Among the many “heroes of this journey” honored at the conference, Sosa mentioned “leaders from around the world who joined us and championed our cause,” but did not elaborate.
Watne Frydnes said of authoritarian leaders like Maduro that “your power is not permanent. Your violence will not prevail over the people who rise up and resist.”
“Mr Maduro, accept the election result and resign,” he said.

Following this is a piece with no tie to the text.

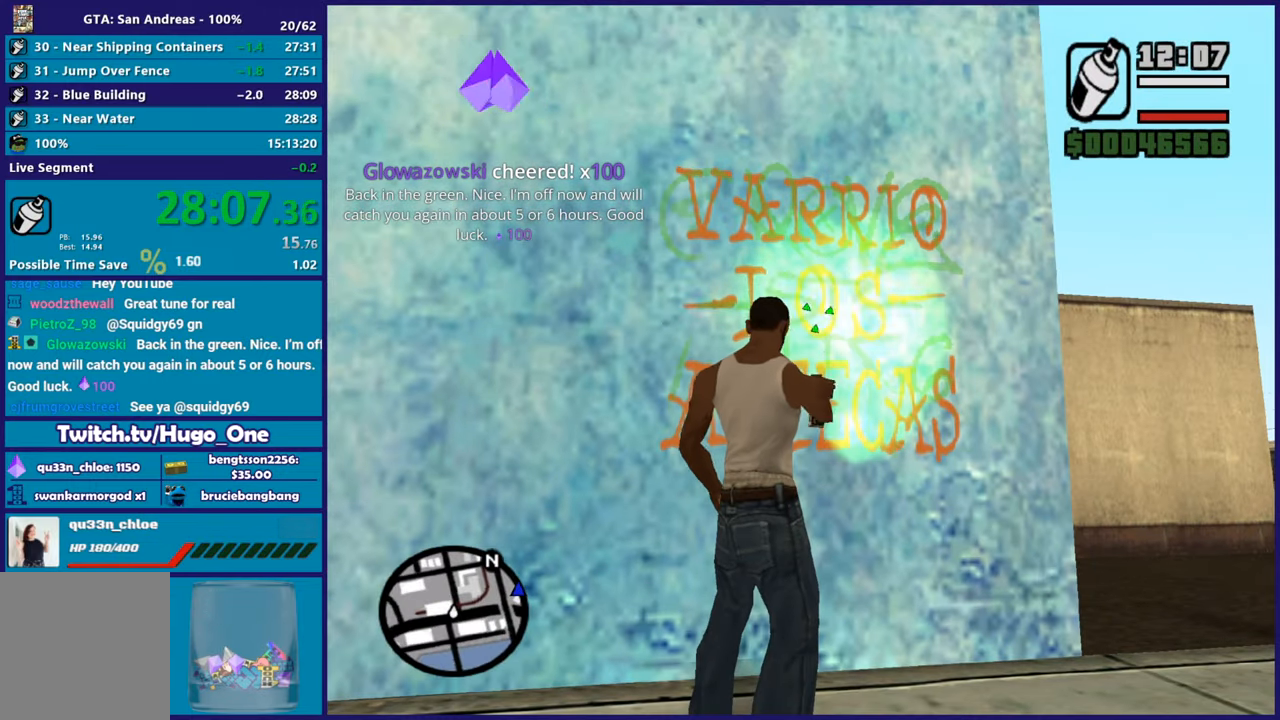
{"buttons": [], "left_stick": "left", "right_stick": "center", "events": [[250, "right_stick", "down-left"], [283, "L2", "up"], [283, "left_stick", "left"], [317, "R2", "up"], [433, "right_stick", "center"]]}
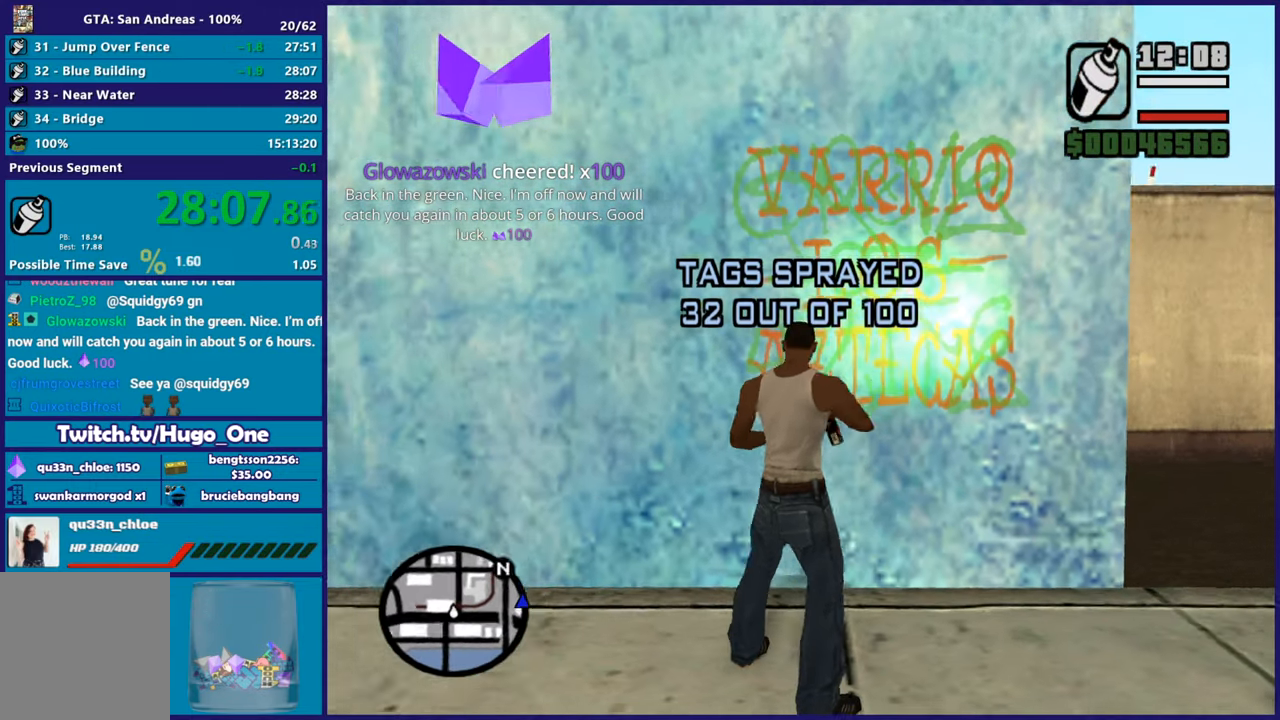
{"buttons": ["Y"], "left_stick": "left", "right_stick": "center", "events": [[50, "A", "down"], [167, "A", "up"], [217, "A", "down"], [367, "A", "up"], [484, "Y", "down"]]}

Past winners were unable to attend
According to the prize’s official website, five former Nobel Peace Prize laureates have been detained or imprisoned at the time of the prize, most recently Iranian activist Narges Mohammadi in 2023 and Belarusian human rights defender Ales Bialiatski in 2022.
The others were Liu Xiaobo of China in 2010, Aung San Suu Kyi of Myanmar in 1991 and Carl von Ossietzky of Germany in 1935.
Gustavo Tovar-Arroyo, a Venezuelan human rights activist forced to flee into exile in 2012, said Machado’s supporters “tried their best to get her here like she deserves.” But we knew the risk.”
He added that they are “disappointed that she cannot attend the ceremony, but that is part of what we do when we fight against a dictatorship, a tyranny or a criminal regime. So we are used to it.”